Mais uma vez, Vinícius Júnior virou notícia por causa de racismo. O atacante do Real Madrid foi alvo de um suposto ataque racista envolvendo o jogador argentino Gianluca Prestianni, do Benfica, em partida da UEFA Champions League. O episódio reacendeu um debate que já deveria estar superado.
Vinícius se transformou em símbolo da luta contra o racismo no futebol europeu. Denuncia. Cobra. Pressiona autoridades. Só que, apesar da visibilidade, ele não é caso isolado. O problema é estrutural. E está longe de se limitar à Espanha.
O retrato alarmante revelado na Inglaterra
Reportagem especial da BBC Sport revelou que durante o fim de semana de 8 e 9 de novembro de 2025, quando foram disputadas 10 partidas da Premier League e seis da Women’s Super League (WSL), mais de 2.015 postagens foram classificadas como abuso extremo nas redes sociais.
A análise monitorou mais de 500 mil publicações no X, Instagram, Facebook e TikTok. Inicialmente, 22.389 mensagens foram sinalizadas por inteligência artificial. Após revisão humana, 2.015 foram confirmadas como ameaças graves, discurso de ódio ou incitação à violência. Entre elas, ameaças de morte, estupro, insultos racistas e homofobia. Os técnicos foram os principais alvos.
Técnicos na linha de fogo
O treinador do Manchester United, Ruben Amorim, recebeu ameaças explícitas de morte. O comandante do Liverpool, Arne Slot, também foi alvo de ataques. O mesmo ocorreu com Eddie Howe, do Newcastle.

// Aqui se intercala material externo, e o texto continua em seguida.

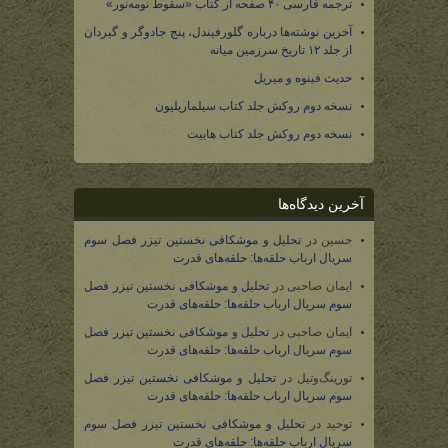
ترجمه فارسی ۴۰ صفحه از کتاب «سقوط نومه‌نور»
آخرین نوشته‌ها درباره گلورفیندل، پنج جادوگر و گیردان
از جلد ۱۲ تاریخ سرزمین میانه
حدیث فینوه و میریل
نسخه دوم روکش جلد کتاب سیلماریلیون
نسخه دوم روکش جلد کتاب هابیت
آخرین دیدگاه‌ها
حسین
در
تحلیل و موشکافی نخستین تیزر فصل سوم
سریال ارباب حلقه‌ها: حلقه‌های قدرت
ایمان صاحبی
در
تحلیل و موشکافی نخستین تیزر فصل
سوم سریال ارباب حلقه‌ها: حلقه‌های قدرت
ایمان صاحبی
در
تحلیل و موشکافی نخستین تیزر فصل
سوم سریال ارباب حلقه‌ها: حلقه‌های قدرت
تورینگ‌وتیل
در
تحلیل و موشکافی نخستین تیزر فصل
سوم سریال ارباب حلقه‌ها: حلقه‌های قدرت
توحید
در
تحلیل و موشکافی نخستین تیزر فصل سوم
سریال ارباب حلقه‌ها: حلقه‌های قدرت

No futebol feminino, a técnica do Chelsea, Sonia Bompastor, concentrou metade das mensagens abusivas registradas na WSL naquele fim de semana.
Jogadores negros receberam emojis de macaco. Familiares foram ameaçados. Parte do conteúdo permanecia online mesmo após denúncias.
Segundo a investigação, 61% das contas responsáveis estavam sediadas no Reino Unido e na Irlanda.
“É muito fácil fazer isso sem consequências”
O técnico do Chelsea, Liam Rosenior, resumiu o sentimento ao comentar os ataques sofridos por atletas como Wesley Fofana:
“É muito fácil escrever o que quiser sem consequências quando se está nas redes sociais.”
A organização Kick It Out informou que as denúncias de abuso online atingiram níveis recordes nesta temporada. A Unidade de Policiamento do Futebol do Reino Unido fala em aumento de 115% nos registros.
O cenário se repete no futebol feminino. A atacante galesa Hannah Cain relatou que recebe mensagens ofensivas “praticamente após todos os jogos”. Segundo ela, o impacto na saúde mental é real.
O problema é global
O caso de Vinícius Júnior ganhou repercussão internacional porque ele decidiu não se calar. Mas os dados mostram que a violência digital se espalha pela Europa.
Campanhas contra o racismo existem. Leis também. No Reino Unido, a Lei de Segurança Online obriga plataformas a remover conteúdos ilegais. Mesmo assim, os números seguem subindo.
O futebol, que deveria ser espetáculo, virou também campo de batalha nas redes sociais. E a sensação de impunidade ainda é o combustível principal.